Tanya Kirin lay on her back on the deck before him, her head facing away, clothed in a floral-print shift dress that spread out around her immaculately tanned legs. She’d been carrying a champagne flute when she fell, and the broken stem of it was still clutched in her hand. Marc saw the black pit of the entry wound where the bottom of Tanya’s jaw connected with her throat. His stomach tightened as he realized that the pool of shadows haloing the woman was a puddle of blood and brain matter.
It brought him up sharp. Poring over his laptop in Camden, he’d got used to the idea of seeing the flighty young model as nothing more than a vector of information. Now here she was, life snuffed out because she hadn’t paid attention to the security settings on a messaging website.
Tanya had likely been the first to die. Marc glanced over his shoulder at the dive steps. Her assassin had come up the same way, weapon drawn, as she unwittingly wandered out to finish her glass of Tattinger.
Open doors led into the Jade’s gym, and there Marc glimpsed a second figure in crewman’s whites slumped against an exercise bike. Suddenly, his first impression—that Novakovich was planning to flee—seemed way off.
He pulled the Glock from his waterproof bag and held the pistol close to his thigh, but the last thing he wanted to do was use it. A gunshot out here would not only carry clear across the bay, but more importantly it would alert the killers on board the Jade. And there were killers, plural. A lone assassin would have followed Marc’s approach and swum to the yacht. The presence of the zodiac meant a team sweeping the boat, executing everyone they came across. No witnesses, no survivors.

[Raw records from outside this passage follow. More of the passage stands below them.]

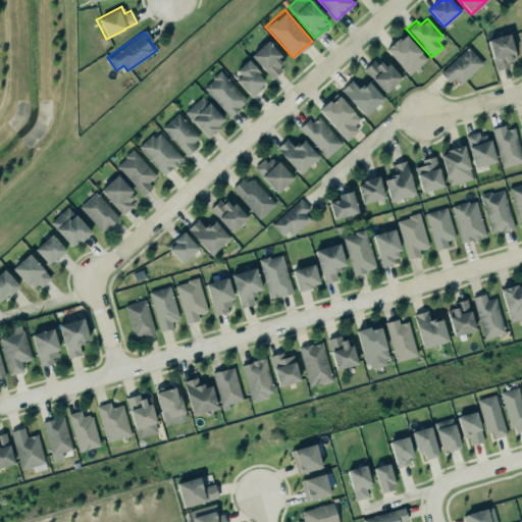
[(494,71),(509,67),(508,63),(510,62),(510,60),(515,59),(508,34),(485,40),(494,71)]
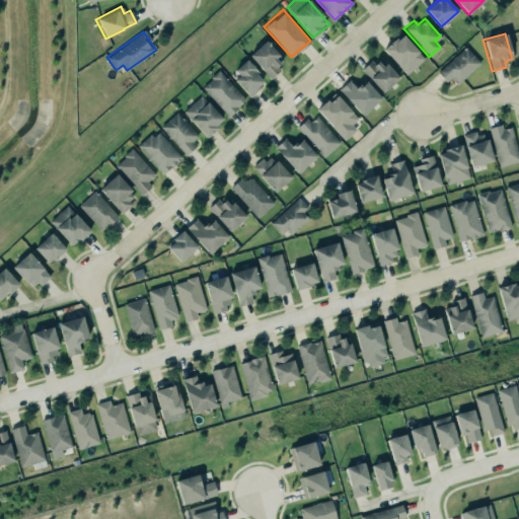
[(381,51),(395,38),(397,41),(401,36),(423,59),(404,75),(381,51)]
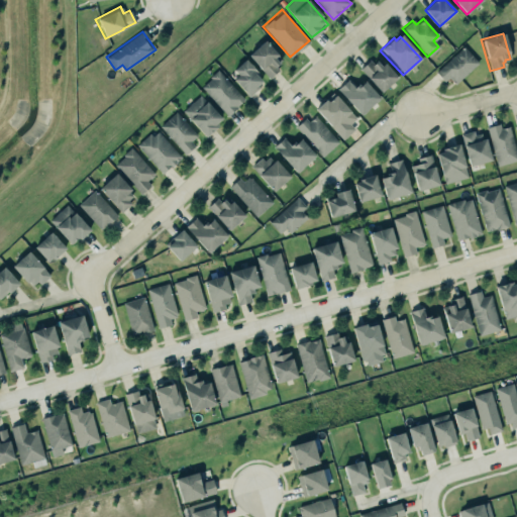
[(246,56),(263,40),(280,60),(276,63),(277,64),(275,66),(278,69),(268,78),(261,70),(260,71),(246,56)]
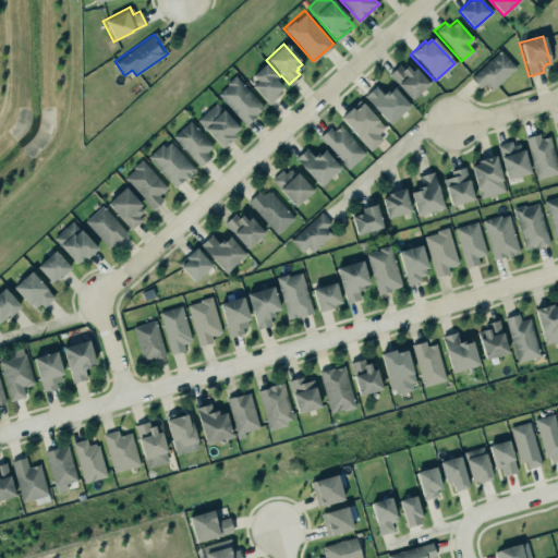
[(488,93),(517,69),(502,50),(473,74),(488,93)]
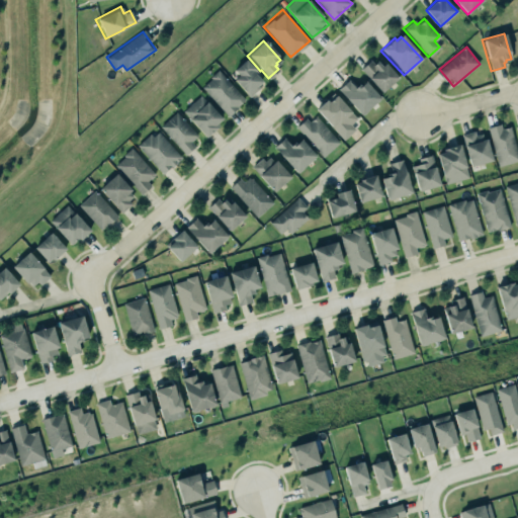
[(359,69),(367,79),(379,93),(389,86),(392,89),(397,84),(394,81),(397,79),(378,58),(372,64),(369,60),(368,61),(359,69)]
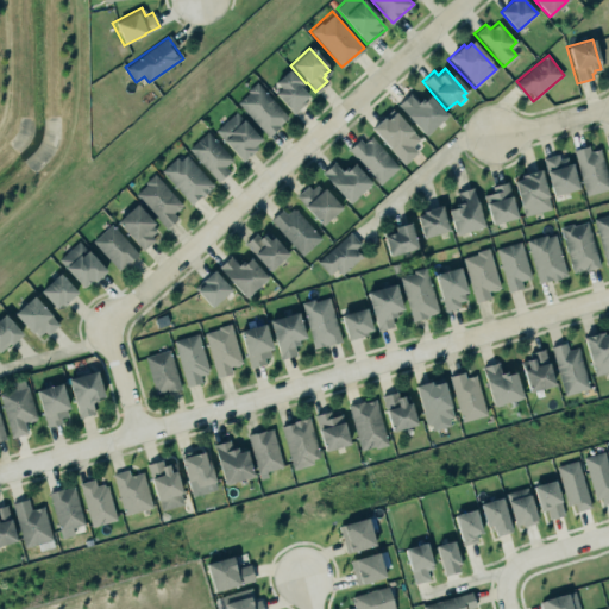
[(271,87),(294,112),(312,95),(289,70),(271,87)]
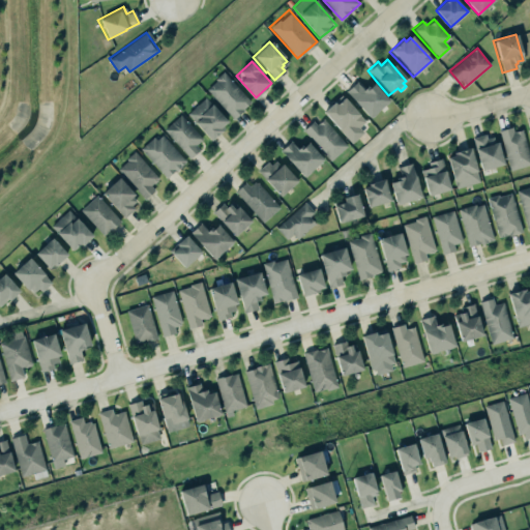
[(205,89),(233,119),(251,102),(224,72),(205,89)]
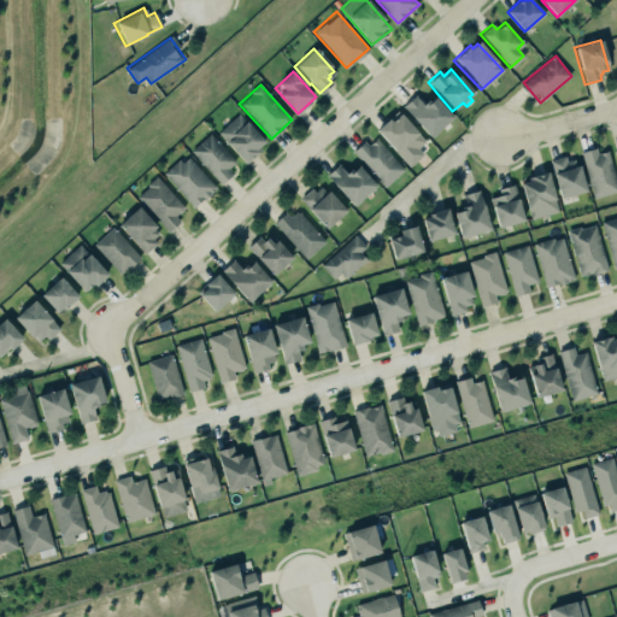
[(400,101),(412,90),(416,94),(425,84),(450,110),(428,130),(400,101)]
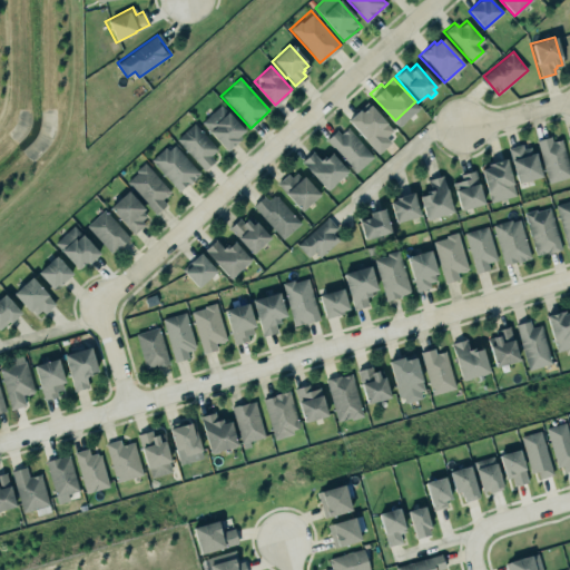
[(344,120),(362,140),(364,140),(376,155),(391,143),(385,137),(392,130),(366,101),(344,120)]
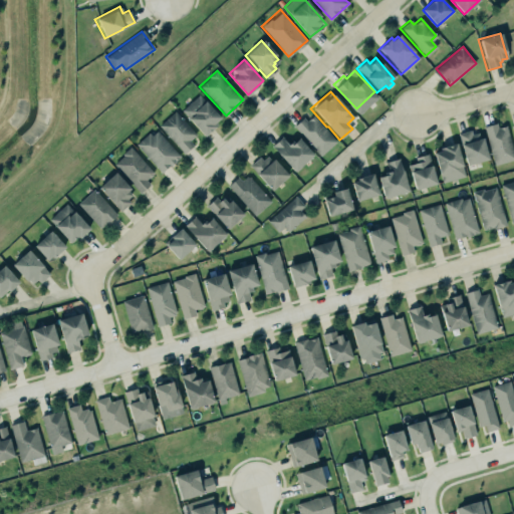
[(181,110),(204,136),(222,118),(199,93),(181,110)]
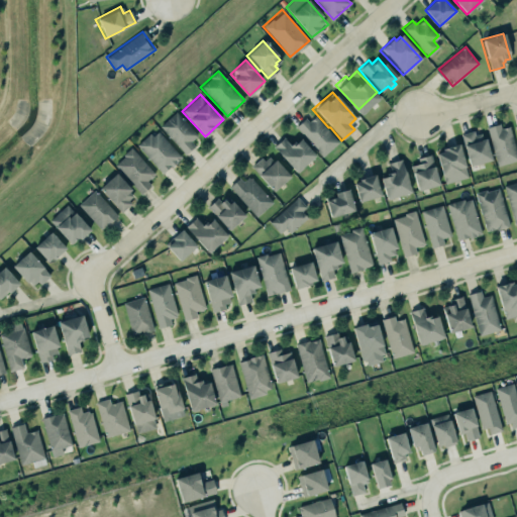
[(159,126),(175,111),(196,135),(189,141),(193,146),(184,154),(159,126)]
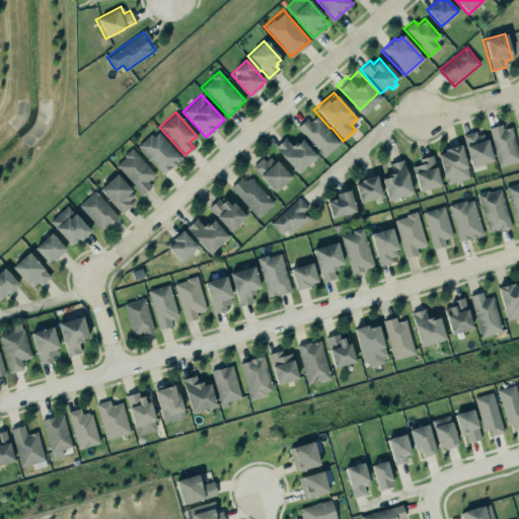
[(294,126),(304,117),(308,122),(315,116),(340,143),(322,158),(294,126)]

Marc paused by Tanya’s corpse and touched the skin of her neck. Still warm. Closer to her, he could smell perfume and the tang of spent cordite.
 
; His plan of action was in tatters. He hadn’t anticipated this, but now it seemed obvious. The people behind the Palomino were cleaning house, chasing down all the loose ends. Just as he feared, they had followed the same chains of data to Sicily, and got here before him.
He glanced back at the sea, contemplating the fallout if he abandoned his mission and fled.
Where the hell can I go?
Each second wasted was a second closer to losing everything. His fingers tightened around the grip of the Glock. Novakovich was the only lead he had.

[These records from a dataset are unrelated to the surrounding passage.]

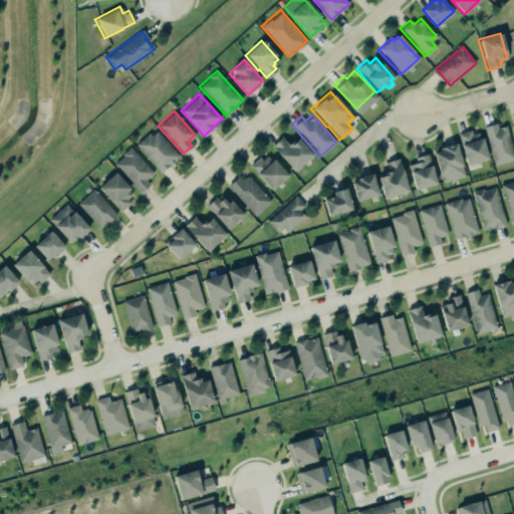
[(482,125),(495,121),(497,127),(505,125),(513,155),(513,159),(494,165),(482,125)]
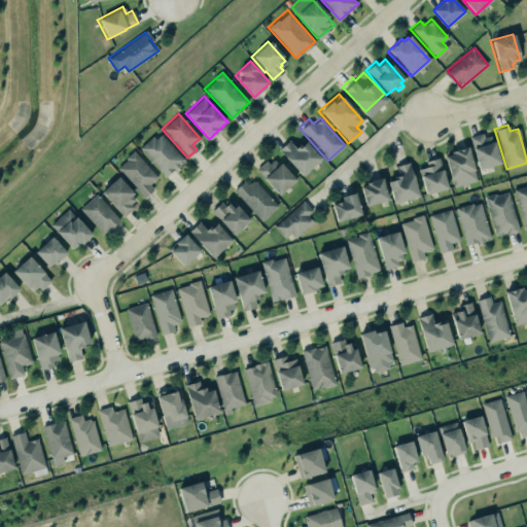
[(184,160),(159,132),(140,149),(167,177),(184,160)]
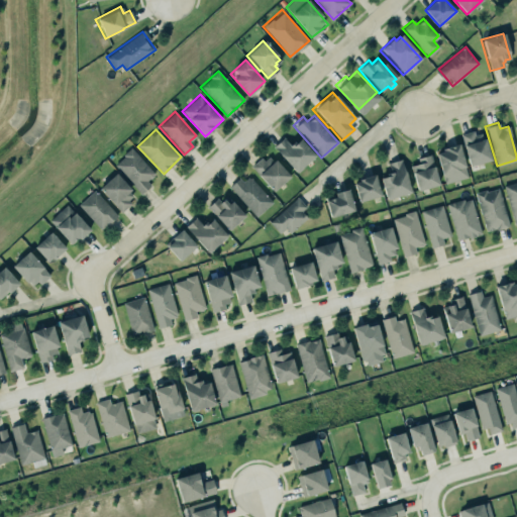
[(483,130),(461,135),(470,167),(491,161),(483,130)]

There was a chance the accountant was still alive. Marc reasoned it through; if Dima was already a corpse, then the Jade would be a ghost ship.

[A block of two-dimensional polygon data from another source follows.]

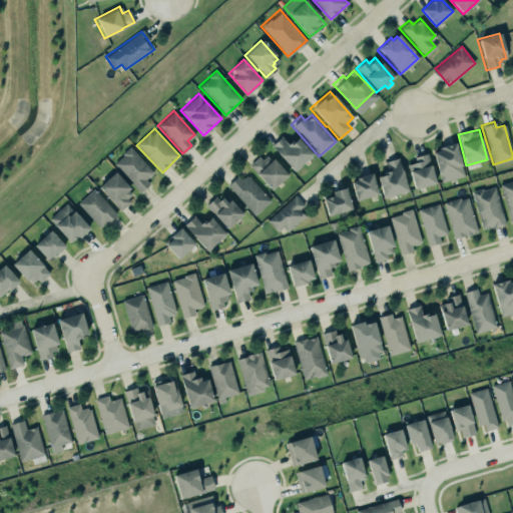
[(298,137),(289,145),(281,136),(271,145),(295,171),(314,154),(298,137)]
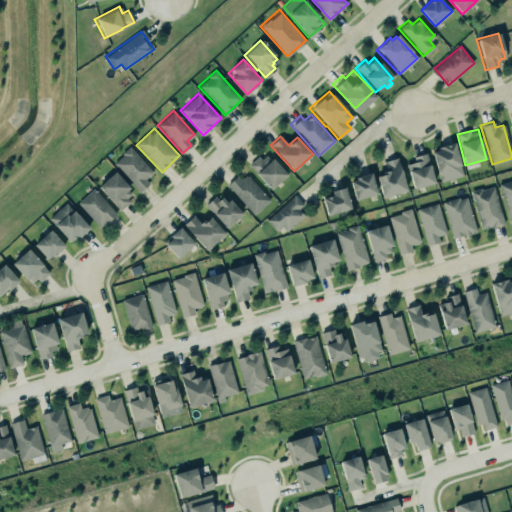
[(432,153),(440,182),(463,175),(454,142),(437,146),(438,151),(432,153)]
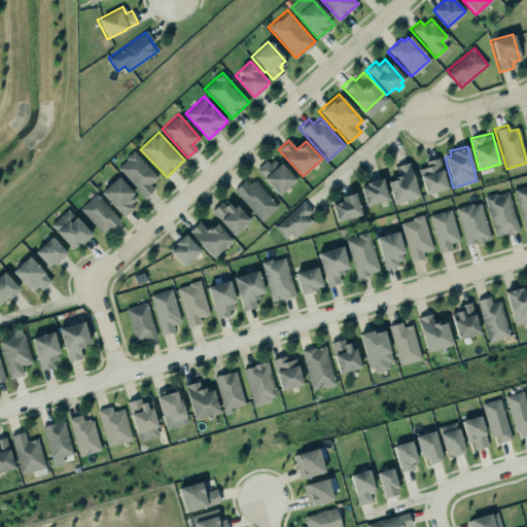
[(116,168),(144,198),(153,188),(150,185),(159,178),(134,151),(116,168)]
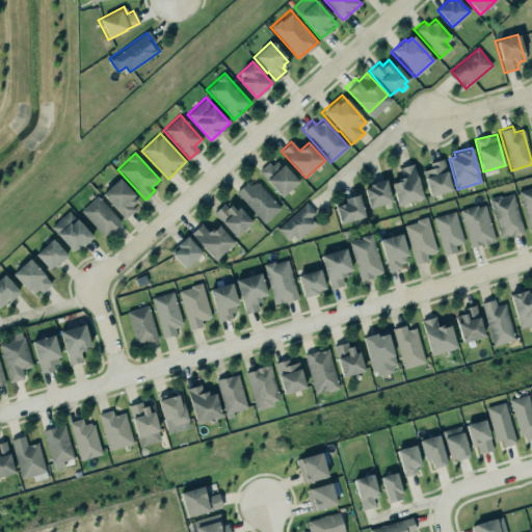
[(442,158),(435,161),(428,162),(429,167),(422,170),(428,197),(451,191),(442,158)]
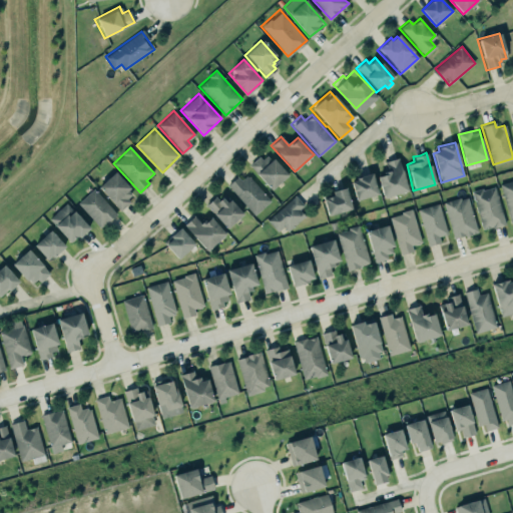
[(247,165),(258,156),(261,160),(265,156),(270,160),(272,159),(286,175),(270,190),(254,174),(255,173),(247,165)]
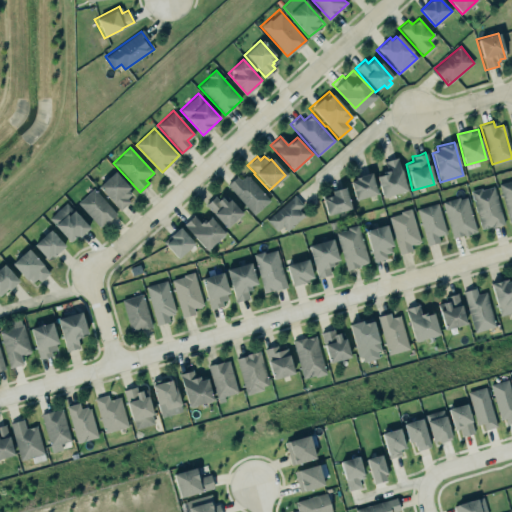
[(407,191),(398,157),(384,161),(387,172),(376,175),(383,198),(407,191)]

Soft footfalls thumped on the deck above his head. They were moving forward toward the flying bridge. Starting at the top, working their way toward the keel.
Marc backtracked through the gym and found one of the stairwells that dropped down to the lower level. He froze as a shadow passed by on the other side of the glass doors.
The figure was clad head-to-toe in the same kind of matte black tactical gear utilized by the MI6 OpTeams, his head was hidden behind a mesh balaclava and clumsy night-vision goggles that gave the shooter a bug-eyed aspect. Marc recognized the long, heavy frame of the pistol in the man’s hand. A silenced Mark 23 semi-automatic, the same kind of weapon favored by American SOCOM operatives.
He had no desire to see the gun up close, however, and when the shooter turned away to look to the stern, Marc slipped down the stairwell and moved as fast as he dared past the doors of the passenger deck. At each compartment he paused for a count of three, holding his breath to listen. Nothing.